A British pensioner has gone viral for describing his ‘very unexciting’ day as one of the first people in the world to receive the Pfizer coronavirus vaccine.
Martin Kenyon, 91, described how he had rang up Guy’s Hospital in London and asked for the vaccine this morning. He went on to tell a CNN reporter how they had told him to come at 12.30pm, but he was late because he ‘damn well couldn’t find anywhere to park’.
He went on: ‘I got inside and they duly put me on the list. I went off and had a rather nasty lunch, and then came back and they were ready for me.
‘It didn’t hurt at all. I didn’t know the needle had gone in until it had come out.
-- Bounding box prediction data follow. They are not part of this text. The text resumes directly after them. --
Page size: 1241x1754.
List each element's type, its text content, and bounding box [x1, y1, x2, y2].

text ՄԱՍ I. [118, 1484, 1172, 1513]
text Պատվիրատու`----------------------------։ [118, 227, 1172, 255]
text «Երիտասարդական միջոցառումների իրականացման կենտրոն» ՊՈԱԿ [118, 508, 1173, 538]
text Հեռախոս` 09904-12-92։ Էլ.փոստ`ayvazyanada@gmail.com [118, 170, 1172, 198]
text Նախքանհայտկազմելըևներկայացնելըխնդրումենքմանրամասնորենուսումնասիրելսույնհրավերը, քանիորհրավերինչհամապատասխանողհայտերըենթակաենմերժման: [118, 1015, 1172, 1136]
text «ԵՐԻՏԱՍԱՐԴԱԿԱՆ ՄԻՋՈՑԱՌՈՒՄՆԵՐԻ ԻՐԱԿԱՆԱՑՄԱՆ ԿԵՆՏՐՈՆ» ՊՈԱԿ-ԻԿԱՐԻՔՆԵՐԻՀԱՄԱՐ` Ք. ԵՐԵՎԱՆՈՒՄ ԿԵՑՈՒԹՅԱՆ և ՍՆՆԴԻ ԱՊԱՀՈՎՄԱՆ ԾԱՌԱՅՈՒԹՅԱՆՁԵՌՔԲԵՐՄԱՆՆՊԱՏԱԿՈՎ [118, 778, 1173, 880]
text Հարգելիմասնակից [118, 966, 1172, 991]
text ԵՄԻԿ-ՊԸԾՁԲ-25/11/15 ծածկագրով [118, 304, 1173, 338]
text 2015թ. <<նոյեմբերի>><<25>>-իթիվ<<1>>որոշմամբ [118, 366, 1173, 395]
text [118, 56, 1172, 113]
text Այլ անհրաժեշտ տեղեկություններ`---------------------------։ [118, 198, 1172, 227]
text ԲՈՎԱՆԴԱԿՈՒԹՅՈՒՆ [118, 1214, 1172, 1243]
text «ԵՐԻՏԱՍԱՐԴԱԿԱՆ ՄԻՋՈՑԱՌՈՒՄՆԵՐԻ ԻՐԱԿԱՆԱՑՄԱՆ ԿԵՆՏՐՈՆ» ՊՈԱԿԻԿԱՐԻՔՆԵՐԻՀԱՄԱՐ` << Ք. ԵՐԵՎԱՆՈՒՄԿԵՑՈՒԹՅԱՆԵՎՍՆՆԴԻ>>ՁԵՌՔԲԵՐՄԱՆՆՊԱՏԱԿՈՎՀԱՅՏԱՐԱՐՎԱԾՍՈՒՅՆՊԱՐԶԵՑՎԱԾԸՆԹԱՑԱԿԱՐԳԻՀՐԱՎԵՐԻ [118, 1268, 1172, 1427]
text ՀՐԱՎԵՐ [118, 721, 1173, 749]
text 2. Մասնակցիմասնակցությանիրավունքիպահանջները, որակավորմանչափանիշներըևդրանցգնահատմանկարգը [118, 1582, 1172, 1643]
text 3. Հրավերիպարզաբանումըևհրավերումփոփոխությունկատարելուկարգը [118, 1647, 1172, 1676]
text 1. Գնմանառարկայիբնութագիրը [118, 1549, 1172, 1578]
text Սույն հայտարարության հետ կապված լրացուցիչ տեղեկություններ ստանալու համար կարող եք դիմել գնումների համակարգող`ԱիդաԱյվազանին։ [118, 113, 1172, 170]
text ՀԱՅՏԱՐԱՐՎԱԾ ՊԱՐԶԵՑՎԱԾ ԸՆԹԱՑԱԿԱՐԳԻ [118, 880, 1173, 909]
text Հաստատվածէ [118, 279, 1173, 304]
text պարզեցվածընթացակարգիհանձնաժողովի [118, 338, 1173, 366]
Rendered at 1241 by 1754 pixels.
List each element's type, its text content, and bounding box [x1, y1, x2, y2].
It was very interesting and painless.’
Mr Kenyon said he now hoped he was not going to have ‘the bloody bug’, as he has grandchildren who he’s been looking forward to hugging over the Christmas period. He said his family did not yet know he’d received the vaccination.
He went on: ‘I don’t intend to have it [coronavirus]. Well, there’s no point in dying when I’ve lived this long is there. I don’t plan to, anyway.’
The grandfather also added that he wanted to live a ‘long time’ to see his granddaughters grow up and enjoy their lives.
The interview has had more than 2.5 million views on Twitter, with Mr Kenyon being described as a ‘superstar’, a ‘hero’ and ‘lovely’. It has since been reported that the pensioner was previously a trustee of the first multi-racial school in South Africa.
BBC broadcaster Jeremy Vine tweeted: ‘This is peak British right here. Martin Kenyon has just had the vaccination — sorry, inoculation. Could almost be a Monty Python sketch. Lovely man.’
TV critic Toby Earle added: ‘Pure gold from Martin Kenyon, one of the first people in the world to be vaccinated.’
The Pfizer/BioNTech jab, manufactured in Belgium, was approved in the UK last week. Today the vaccines were administered to elderly people in dozens of hospitals across the country.
Margaret Keenan, 90, a British grandmother, became the first in the world to receive the Covid-19 jab at 6.31am in University Hospital, Coventry. She will turn 91 next week.
She said of the jab: ‘I feel so privileged to be the first person vaccinated against Covid-19. It’s the best early birthday present I could wish for because it means I can finally look forward to spending time with my family and friends in the new year after being on my own for most of the year.
‘I can’t thank May and the NHS staff enough who have looked after me tremendously, and my advice to anyone offered the vaccine is to take it – if I can have it at 90 then you can have it too.’